Study: 20% of the Most Popular WordPress Plugins Are Vulnerable to Cyberattacks - pjc
http://news.softpedia.com/news/Study-20-of-the-50-Most-Popular-WordPress-Plugins-Are-Vulnerable-to-Cyberattacks-361809.shtml

======
vec
In other news, sky still blue.

I just spent the better part of a week rewriting a traditional Wordpress
plugin to be an AJAX backed AngularJS widget. I have never before seen a
system work so hard to discourage you from doing the right thing.

* Need to make an ajax endpoint? Create a global function, call wp_hook to register it twice, and be sure to die() at the end of it. Oh, and you can't selectively register on HTTP verb, plus too bad if you wanted to use the param "action" for anything.

* Want to serve some JS? Great! wp_enqueue_script has you covered. Unless you're plugin is included after the header. Unless unless you pass the optional "place in footer" flag. Unless unless unless the theme doesn't call wp_foot() (which is depressingly common). Good luck!

* Need to serve something that isn't JS or CSS, like a static HTML template? Fine! Just pass the whole path to the file! Since we don't do any routing other than cleaning up permalinks, every file has its own URL! Oh, just be sure to use plugin_dir_url() to get the base path. But despite the name that returns the path to the current file not the plugin so you should probably call it once in your plugin initialization file and cache the result in a global constant or something.

* Looking to do some safe SQL queries? Fantastic! Here's $wpdb->prepare. Which, by the way, doesn't have a named argument syntax. So if you have any optional params or dynamic segments in your SQL then you're going to have to prepare a whole query for each permutation. Oh, and I know you're building your queries by hand, but be sure to use "SELECT * FROM {$wpdb->posts}" instead of "SELECT * FROM wp_posts" just in case the table prefix isn't set to the default.

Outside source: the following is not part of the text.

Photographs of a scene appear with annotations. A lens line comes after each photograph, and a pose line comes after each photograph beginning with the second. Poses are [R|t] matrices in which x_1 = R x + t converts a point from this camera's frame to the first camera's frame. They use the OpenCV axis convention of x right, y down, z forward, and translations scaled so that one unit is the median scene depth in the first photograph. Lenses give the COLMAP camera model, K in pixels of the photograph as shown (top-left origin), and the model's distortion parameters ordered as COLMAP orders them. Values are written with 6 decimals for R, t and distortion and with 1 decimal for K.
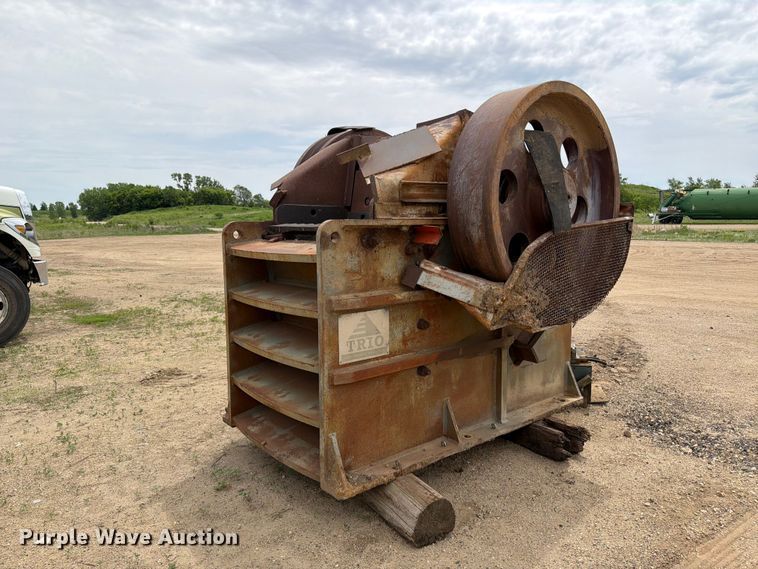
lens RADIAL K [[535.1, 0, 379.0], [0, 535.1, 284.5], [0, 0, 1]] dist [0.076085, -0.107289]
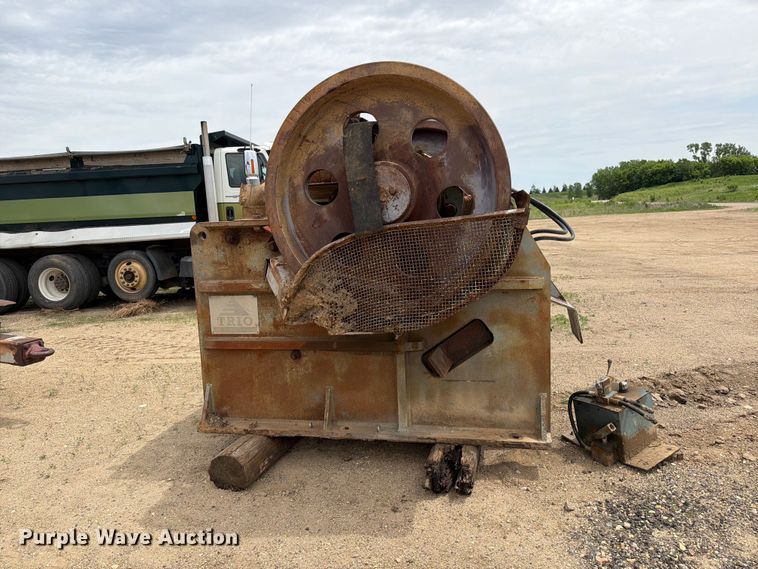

And that's just off the top of my head. Seriously, even assuming you know the
right way to do any of the above (which in an environment that is quite
explicitly aimed at being friendly to non-developers is far from a given),
actually doing it involves jumping through countless obscure hoops. The simple
fact is that making an ajax.php file and starting it with
require_once('../../../../wp-config.php') or doing string interpolation into
raw SQL, though horrible from both security and portability standpoints, are
not only easier to write but make for clearer and more understandable code.